To do that, start by pausing, grounding yourself, and breathing, says Bean. “When you regulate internally and with your partner, you can move from defensiveness to curiosity,” she explains. Once you’ve noticed the ego and approached it gently, try to “name the need underneath the ego reaction,” she says. That might mean saying something vulnerable, like: I want to feel heard, or I feel unappreciated or afraid of losing you. That vulnerability, she says, “creates intimacy instead of distance.”

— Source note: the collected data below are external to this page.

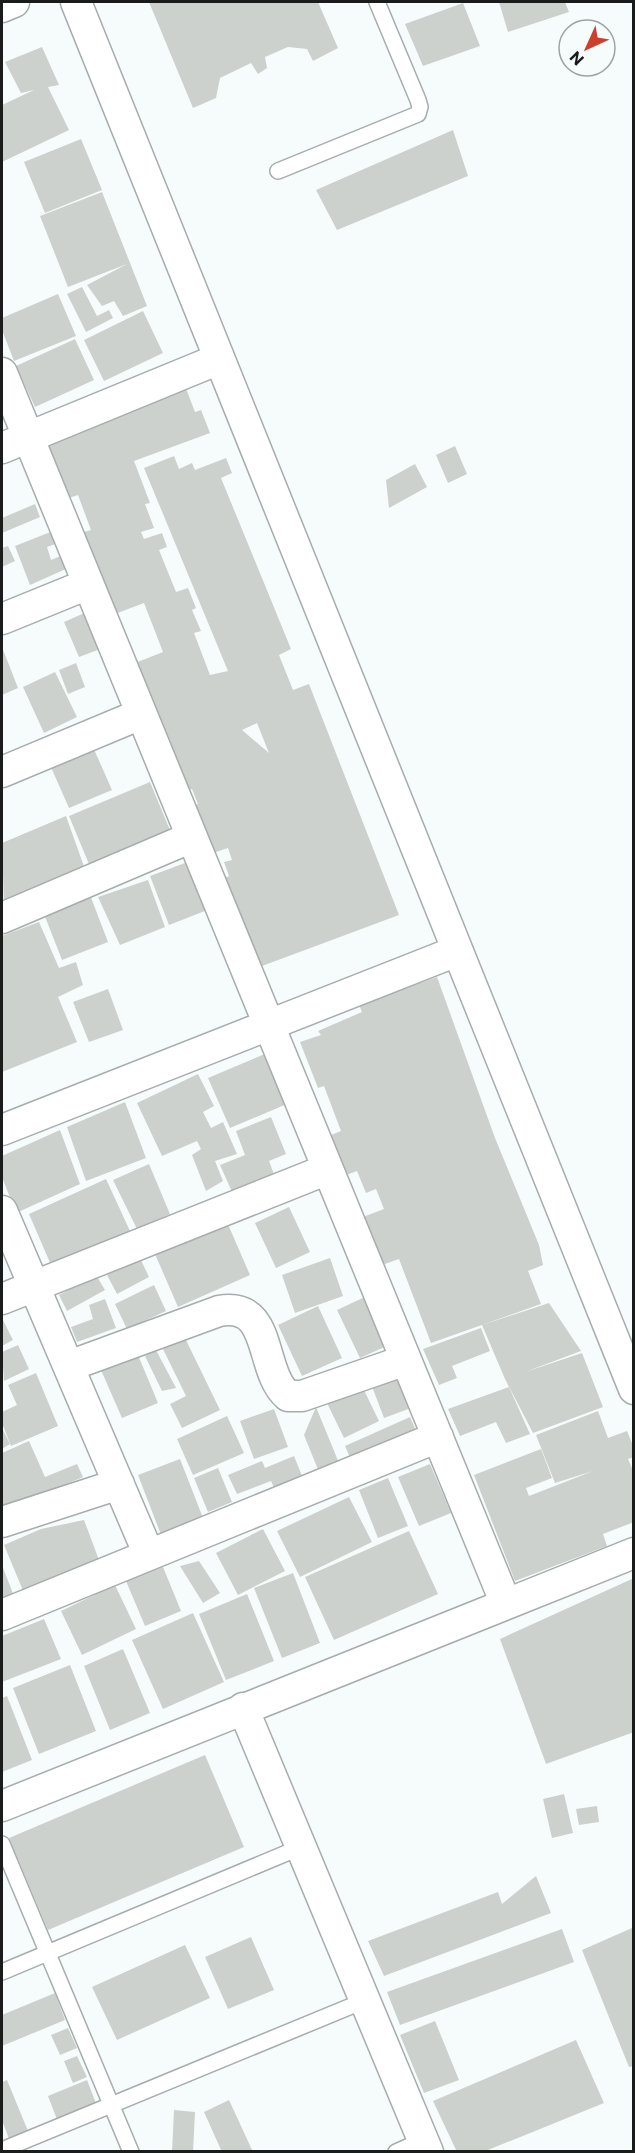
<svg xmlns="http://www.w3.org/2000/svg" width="635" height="2153" font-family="Commissioner,sans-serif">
  <rect width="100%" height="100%" fill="#f6fcfc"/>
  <path fill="#ccd1ce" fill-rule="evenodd" d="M149 2H318L338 48 313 61 307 49 288 47 265 57 267 68 258 74 251 63 220 78 216 98 193 108Z
    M499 2H565L569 12 508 32Z
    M463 3 480 46 423 66 405 24Z
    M42 47 59 85 48 87 69 130 2 162V105L34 90 21 93 5 62Z
    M453 130 468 176 337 230 316 190Z
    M81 139 102 190 45 213 24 162Z
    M102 192 147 306 123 316 114 301 102 306 87 285 127 264 68 287 40 216Z
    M82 287 97 316 109 310 113 318 86 332 67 294Z
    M58 294 76 336 14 361 2 330V318Z
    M143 311 163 353 104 381 84 340Z
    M75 339 94 380 35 407 16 366Z
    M185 386 195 412 201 410 210 433 134 461 150 503 145 504 154 528 141 532 144 539 162 533 167 547 159 550 176 592 188 588 196 608 192 610 201 631 194 633 210 675 228 671 144 468 174 456 179 469 192 463 195 470 226 458 232 473 221 478 291 649 279 655 293 690 309 684 399 915 254 969 220 880 229 876 224 862 232 860 228 848 213 853 189 807 198 804 192 789 187 791 152 697 144 700 130 665 163 652 144 603 107 617 104 584 84 532 91 530 78 495 66 499 36 442ZM257 723 269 753 242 730Z
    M455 446 467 474 448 483 436 455Z
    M415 464 427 487 389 508 386 480Z
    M35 504 40 517 2 533V518Z
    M53 531 58 543 47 547 51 560 63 555 68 568 30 585 15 546Z
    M8 546 15 561 2 567V548Z
    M89 611 103 648 79 657 64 622Z
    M2 647 18 688 2 695Z
    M76 663 85 687 68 694 59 670Z
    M55 672 77 717 44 733 23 687Z
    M93 747 112 790 69 808 50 765Z
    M150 782 172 835 91 869 69 816Z
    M66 816 86 872 4 905 2 843Z
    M193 860 210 909 169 925 150 876Z
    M148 880 165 927 120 945 98 897Z
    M90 895 108 942 62 960 44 914Z
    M39 922 59 968 76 962 83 985 58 997 77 1042 2 1072V936Z
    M437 977 495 1138 539 1245 543 1265 528 1271 541 1304 431 1343 399 1259 382 1265 363 1217 384 1209 376 1189 366 1193 357 1171 341 1177 326 1137 341 1131 324 1086 318 1088 300 1042 321 1035 318 1031 362 1012 359 1005Z
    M108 989 123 1030 89 1042 73 1002Z
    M272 1051 294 1101 230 1128 208 1078Z
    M198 1074 214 1106 203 1112 211 1128 223 1122 237 1154 215 1161 223 1181 206 1191 192 1155 201 1149 197 1141 162 1156 137 1103Z
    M125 1102 146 1158 86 1181 67 1127Z
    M271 1117 286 1154 269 1161 275 1177 233 1194 220 1165 245 1155 236 1131Z
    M60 1130 80 1184 16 1213 2 1177V1156Z
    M149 1164 170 1214 137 1229 113 1180Z
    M106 1179 130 1231 51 1265 29 1214Z
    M289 1207 310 1252 276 1268 255 1223Z
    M227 1222 250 1275 178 1307 155 1254Z
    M140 1258 149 1277 117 1294 107 1275Z
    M330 1258 343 1296 295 1313 282 1275Z
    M96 1275 105 1290 67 1311 59 1295Z
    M154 1285 166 1311 127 1329 115 1304Z
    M367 1296 389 1345 360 1358 337 1310Z
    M105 1299 116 1328 77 1342 71 1327 93 1319 89 1305Z
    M549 1303 581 1351 525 1372 582 1353 603 1407 533 1433 505 1379 482 1325Z
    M318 1306 342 1358 302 1376 278 1325Z
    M2 1318 13 1340 2 1346Z
    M481 1328 490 1351 452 1366 457 1378 439 1385 423 1349Z
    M185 1338 220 1410 182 1428 170 1404 186 1396 163 1349Z
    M18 1345 29 1369 4 1381 2 1352Z
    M156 1350 176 1388 162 1391 145 1356Z
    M138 1355 158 1403 122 1418 101 1370Z
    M36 1373 58 1426 11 1446 2 1423V1412L17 1405 8 1385Z
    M398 1373 411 1408 384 1418 371 1384Z
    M361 1384 379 1421 344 1438 326 1401Z
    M509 1387 530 1434 506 1443 496 1422 460 1436 448 1409Z
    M316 1407 339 1463 319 1472 304 1435Z
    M274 1409 288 1447 254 1459 240 1421Z
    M598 1411 608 1438 627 1431 634 1448V1457L628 1459 634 1473V1522L603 1534 607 1546 515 1581 474 1475 541 1449 552 1478 526 1488 529 1496 593 1471 555 1483 536 1435Z
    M227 1416 244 1453 193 1475 177 1439Z
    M410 1417 417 1433 352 1462 345 1446Z
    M2 1428 10 1444 2 1449Z
    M29 1441 45 1477 77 1464 83 1477 2 1512V1453Z
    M294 1456 304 1481 276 1492 271 1481 237 1494 228 1475 262 1461 265 1468Z
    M180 1459 205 1523 163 1540 138 1475Z
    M430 1464 451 1513 419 1526 398 1477Z
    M218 1468 232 1502 208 1512 194 1478Z
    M388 1478 408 1526 378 1538 359 1490Z
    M349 1497 372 1542 300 1577 277 1531Z
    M84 1520 99 1560 24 1593 4 1545 41 1529Z
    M263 1529 285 1571 238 1595 216 1553Z
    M409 1531 438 1594 334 1640 305 1577Z
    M199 1561 220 1593 203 1603 180 1566Z
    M2 1565 15 1599 2 1603Z
    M163 1567 181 1611 145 1626 126 1581Z
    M293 1573 320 1643 282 1658 254 1588Z
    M634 1578V1732L546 1764 500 1639Z
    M115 1585 136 1629 82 1655 61 1611Z
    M247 1594 274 1661 226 1680 199 1614Z
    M193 1613 224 1682 163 1709 132 1640Z
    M44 1619 61 1659 2 1682V1636Z
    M123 1649 150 1713 110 1730 84 1666Z
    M70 1665 96 1731 39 1754 13 1688Z
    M7 1696 32 1760 2 1772V1698Z
    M205 1755 244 1847 48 1930 9 1838Z
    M564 1794 573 1833 552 1838 543 1799Z
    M597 1806 599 1822 579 1825 576 1809Z
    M536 1876 551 1913 384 1976 368 1941 498 1892 502 1904Z
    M632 1928 634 2066 629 2067 582 1950Z
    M562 1929 574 1962 400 2025 387 1992Z
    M251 1937 274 1990 228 2009 205 1957Z
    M185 1945 210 1998 117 2040 92 1987Z
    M55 1993 65 2020 2 2046V2015Z
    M435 2021 459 2080 424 2093 400 2035Z
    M68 2028 77 2048 60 2055 51 2035Z
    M576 2040 604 2103 483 2152H457L433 2101Z
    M77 2056 87 2077 73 2083 64 2061Z
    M7 2080 28 2131 9 2139 2 2120V2082Z
    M87 2080 97 2106 58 2122 48 2096Z
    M229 2100 253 2152H222L204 2112Z
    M174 2110 195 2112 193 2152H172Z"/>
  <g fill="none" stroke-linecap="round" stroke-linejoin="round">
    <g stroke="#a7acac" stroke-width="18">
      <path id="lane" d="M278 171 418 114 420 107 418 100 377 2
        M2 1844 131 2152
        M2 1972 301 1847
        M2 2150 366 2000
        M396 2152 423 2140"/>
    </g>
    <g stroke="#a7acac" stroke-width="33">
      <path id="street" d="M76 2 634 1389
        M2 7 14 2
        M2 373 506 1604
        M2 448 219 359
        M2 619 88 584
        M2 772 141 714
        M2 918 192 837
        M2 1130 457 951
        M2 1211 149 1555
        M2 1299 328 1169
        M69 1366 219 1311C274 1301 258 1370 288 1396H302L406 1360
        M2 1522 119 1484
        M2 1615 438 1437
        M243 1708 428 2152
        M2 1806 634 1553"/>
    </g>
    <use href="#lane" stroke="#fff" stroke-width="15"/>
    <use href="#street" stroke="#fff" stroke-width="30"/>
  </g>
  <rect width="635" height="2153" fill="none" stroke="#1a1c1c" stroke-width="6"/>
  <g transform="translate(587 48) rotate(225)"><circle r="28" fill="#f6fcfc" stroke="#9ea2a2" stroke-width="1.5"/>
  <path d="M0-4.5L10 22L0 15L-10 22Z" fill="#cc3f2f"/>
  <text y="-9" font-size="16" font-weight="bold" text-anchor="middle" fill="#1a1c1c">N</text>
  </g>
</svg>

What it comes down to, Holland says, is continuous communication. If your partner’s ego is damaging your relationship, for example, it’s crucial to communicate how you feel. Do this with “I statements,” she says, like “I feel neglected when you don’t ask me about my day or how I’m doing.” If you’re attempting communication and not feeling heard, or have fears about your partner’s response or reaction, Holland recommends talking to a trusted person like a friend, family member, or therapist. They can “offer you feedback and/or tools to manage and address your own emotions (and I’d imagine frustrations) regarding your relationship,” she says.
The truth is, we all have an ego that affects us and those around us in different ways. It’s about noticing those effects and managing the issues that come up as a result to ensure your relationships stay healthy and fulfilling.